▶ **ESTRATTO**:

È così, infatti, che si scopre un Pinocchio retorico e scontato. “Dove eravate in questi anni quando si è prodotta la più grande ingiustizia, tra chi il lavoro ce l’ha e chi no, tra chi ce l’ha a tempo indeterminato e chi precario? ”ha “tuonato” (si fa per dire) Matteo Renzi, scoprendo l’acqua calda, contro i sindacati capitanati dalla Camusso-Thatcher (ma quando mai!!), pronti ad impugnare le armi contro il suo Jobs Act. Naturalmente la risposta più ovvia avrebbe dovuto essere: “E dov’eri tu e il tuo Partito quando si consumava lo stesso reato?”. Purtroppo però la risposta è stata: “«La sfida che lanciamo noi è fatta dall’idea che si può fare lo statuto dei lavoratori, ma bisogna fare sì che tutti abbiano gli stessi diritti con contratti a tempo indeterminato», ad ulteriore dimostrazione di quanto distante (nel tempo e nello spazio si potrebbe forse dire), dalla realtà economica e contingente siano le politiche di queste unioni sindacali nostrane. Di quanto obsolete e per molti versi rischiose sotto molteplici punti di vista siano per i destini lavorativi ultimi di coloro che difendono.

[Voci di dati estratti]
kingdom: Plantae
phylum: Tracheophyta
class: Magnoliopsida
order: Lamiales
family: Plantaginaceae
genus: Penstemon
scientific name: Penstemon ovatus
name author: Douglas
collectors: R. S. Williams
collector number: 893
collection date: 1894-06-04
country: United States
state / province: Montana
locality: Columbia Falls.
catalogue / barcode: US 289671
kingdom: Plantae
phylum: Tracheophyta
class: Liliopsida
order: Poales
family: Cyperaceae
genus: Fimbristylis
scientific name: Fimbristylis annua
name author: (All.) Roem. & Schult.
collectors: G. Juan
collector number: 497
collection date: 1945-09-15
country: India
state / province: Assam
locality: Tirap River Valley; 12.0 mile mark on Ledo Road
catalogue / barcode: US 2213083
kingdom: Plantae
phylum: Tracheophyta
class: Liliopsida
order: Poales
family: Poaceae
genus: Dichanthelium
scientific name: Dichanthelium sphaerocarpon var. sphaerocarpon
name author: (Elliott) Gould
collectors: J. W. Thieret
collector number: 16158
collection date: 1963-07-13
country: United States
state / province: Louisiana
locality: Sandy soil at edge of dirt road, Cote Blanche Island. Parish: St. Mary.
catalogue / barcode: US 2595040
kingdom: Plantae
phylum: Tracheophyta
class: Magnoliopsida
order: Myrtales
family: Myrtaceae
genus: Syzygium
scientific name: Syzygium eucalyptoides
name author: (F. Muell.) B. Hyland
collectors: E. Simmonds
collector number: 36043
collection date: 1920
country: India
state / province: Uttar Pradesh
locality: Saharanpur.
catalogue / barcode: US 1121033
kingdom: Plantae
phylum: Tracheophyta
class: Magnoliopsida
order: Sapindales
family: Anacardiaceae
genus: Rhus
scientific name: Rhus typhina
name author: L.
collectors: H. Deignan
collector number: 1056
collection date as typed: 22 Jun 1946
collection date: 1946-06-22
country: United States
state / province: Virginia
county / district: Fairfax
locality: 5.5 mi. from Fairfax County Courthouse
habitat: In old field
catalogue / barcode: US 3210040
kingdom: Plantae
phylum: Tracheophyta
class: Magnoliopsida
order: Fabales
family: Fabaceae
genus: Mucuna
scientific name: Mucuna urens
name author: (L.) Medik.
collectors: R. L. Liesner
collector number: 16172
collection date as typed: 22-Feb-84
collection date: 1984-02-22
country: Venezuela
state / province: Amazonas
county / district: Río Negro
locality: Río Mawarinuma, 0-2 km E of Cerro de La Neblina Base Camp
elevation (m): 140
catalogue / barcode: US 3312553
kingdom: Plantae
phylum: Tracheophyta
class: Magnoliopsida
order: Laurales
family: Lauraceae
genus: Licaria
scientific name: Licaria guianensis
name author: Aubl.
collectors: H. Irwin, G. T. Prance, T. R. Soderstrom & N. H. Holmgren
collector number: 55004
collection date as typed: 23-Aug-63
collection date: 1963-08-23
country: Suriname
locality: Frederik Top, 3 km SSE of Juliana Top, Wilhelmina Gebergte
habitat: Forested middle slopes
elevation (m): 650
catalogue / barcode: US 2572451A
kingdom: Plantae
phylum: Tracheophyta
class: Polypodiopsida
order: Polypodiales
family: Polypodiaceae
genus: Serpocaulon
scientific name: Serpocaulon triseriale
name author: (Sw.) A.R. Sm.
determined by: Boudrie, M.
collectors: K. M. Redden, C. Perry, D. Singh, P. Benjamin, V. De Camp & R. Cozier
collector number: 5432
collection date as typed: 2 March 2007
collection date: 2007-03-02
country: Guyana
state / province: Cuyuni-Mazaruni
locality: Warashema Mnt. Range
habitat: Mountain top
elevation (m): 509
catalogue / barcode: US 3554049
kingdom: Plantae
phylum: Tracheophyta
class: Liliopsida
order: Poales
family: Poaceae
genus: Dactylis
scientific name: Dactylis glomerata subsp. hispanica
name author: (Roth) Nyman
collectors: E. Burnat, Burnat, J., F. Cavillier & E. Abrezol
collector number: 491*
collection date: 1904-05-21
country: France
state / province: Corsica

▶ **OBIETTIVO**: Secondo l'estratto, contro quale provvedimento di Matteo Renzi i sindacati sono pronti a impugnare le armi?

▶ **SOLUZIONE**: Contro il suo Jobs Act.